**Goal of the exercise:**
Copy out every line of the items below without any changes, and leave out the pictures.

**Data supplied:**
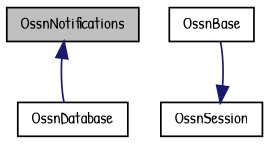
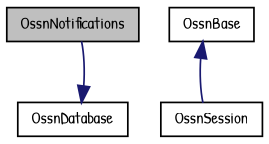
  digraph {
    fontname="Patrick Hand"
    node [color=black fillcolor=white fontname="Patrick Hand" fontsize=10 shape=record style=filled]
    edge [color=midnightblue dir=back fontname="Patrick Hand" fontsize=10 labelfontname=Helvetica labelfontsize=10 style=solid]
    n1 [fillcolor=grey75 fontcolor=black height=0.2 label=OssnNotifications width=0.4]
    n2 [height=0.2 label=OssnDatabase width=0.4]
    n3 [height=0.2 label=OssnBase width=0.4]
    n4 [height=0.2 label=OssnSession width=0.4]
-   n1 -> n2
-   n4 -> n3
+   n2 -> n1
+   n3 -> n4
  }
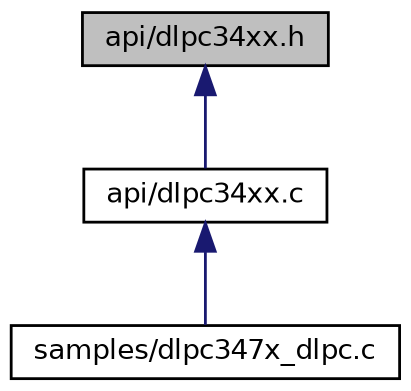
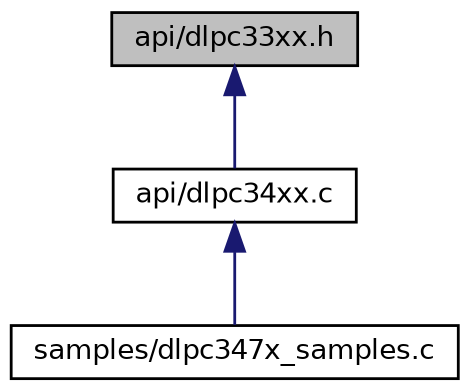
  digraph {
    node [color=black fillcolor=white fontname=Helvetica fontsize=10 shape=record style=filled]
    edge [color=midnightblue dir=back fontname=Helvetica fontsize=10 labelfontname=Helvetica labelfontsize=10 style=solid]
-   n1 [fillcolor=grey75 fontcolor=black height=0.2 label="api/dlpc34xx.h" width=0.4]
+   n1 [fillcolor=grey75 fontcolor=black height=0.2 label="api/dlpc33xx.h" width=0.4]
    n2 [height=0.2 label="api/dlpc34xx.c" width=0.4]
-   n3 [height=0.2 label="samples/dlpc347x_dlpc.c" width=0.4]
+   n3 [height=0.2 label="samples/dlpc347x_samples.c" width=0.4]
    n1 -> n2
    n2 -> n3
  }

**Solution to this exercise:**
  digraph {
    fontname="Patrick Hand"
    node [color=black fillcolor=white fontname="Patrick Hand" fontsize=10 shape=record style=filled]
    edge [color=midnightblue dir=back fontname="Patrick Hand" fontsize=10 labelfontname=Helvetica labelfontsize=10 style=solid]
    n1 [fillcolor=grey75 fontcolor=black height=0.2 label=OssnNotifications width=0.4]
    n2 [height=0.2 label=OssnDatabase width=0.4]
    n3 [height=0.2 label=OssnBase width=0.4]
    n4 [height=0.2 label=OssnSession width=0.4]
-   n1 -> n2
-   n4 -> n3
+   n2 -> n1
+   n3 -> n4
  }
  digraph {
    node [color=black fillcolor=white fontname=Helvetica fontsize=10 shape=record style=filled]
    edge [color=midnightblue dir=back fontname=Helvetica fontsize=10 labelfontname=Helvetica labelfontsize=10 style=solid]
-   n1 [fillcolor=grey75 fontcolor=black height=0.2 label="api/dlpc34xx.h" width=0.4]
+   n1 [fillcolor=grey75 fontcolor=black height=0.2 label="api/dlpc33xx.h" width=0.4]
    n2 [height=0.2 label="api/dlpc34xx.c" width=0.4]
-   n3 [height=0.2 label="samples/dlpc347x_dlpc.c" width=0.4]
+   n3 [height=0.2 label="samples/dlpc347x_samples.c" width=0.4]
    n1 -> n2
    n2 -> n3
  }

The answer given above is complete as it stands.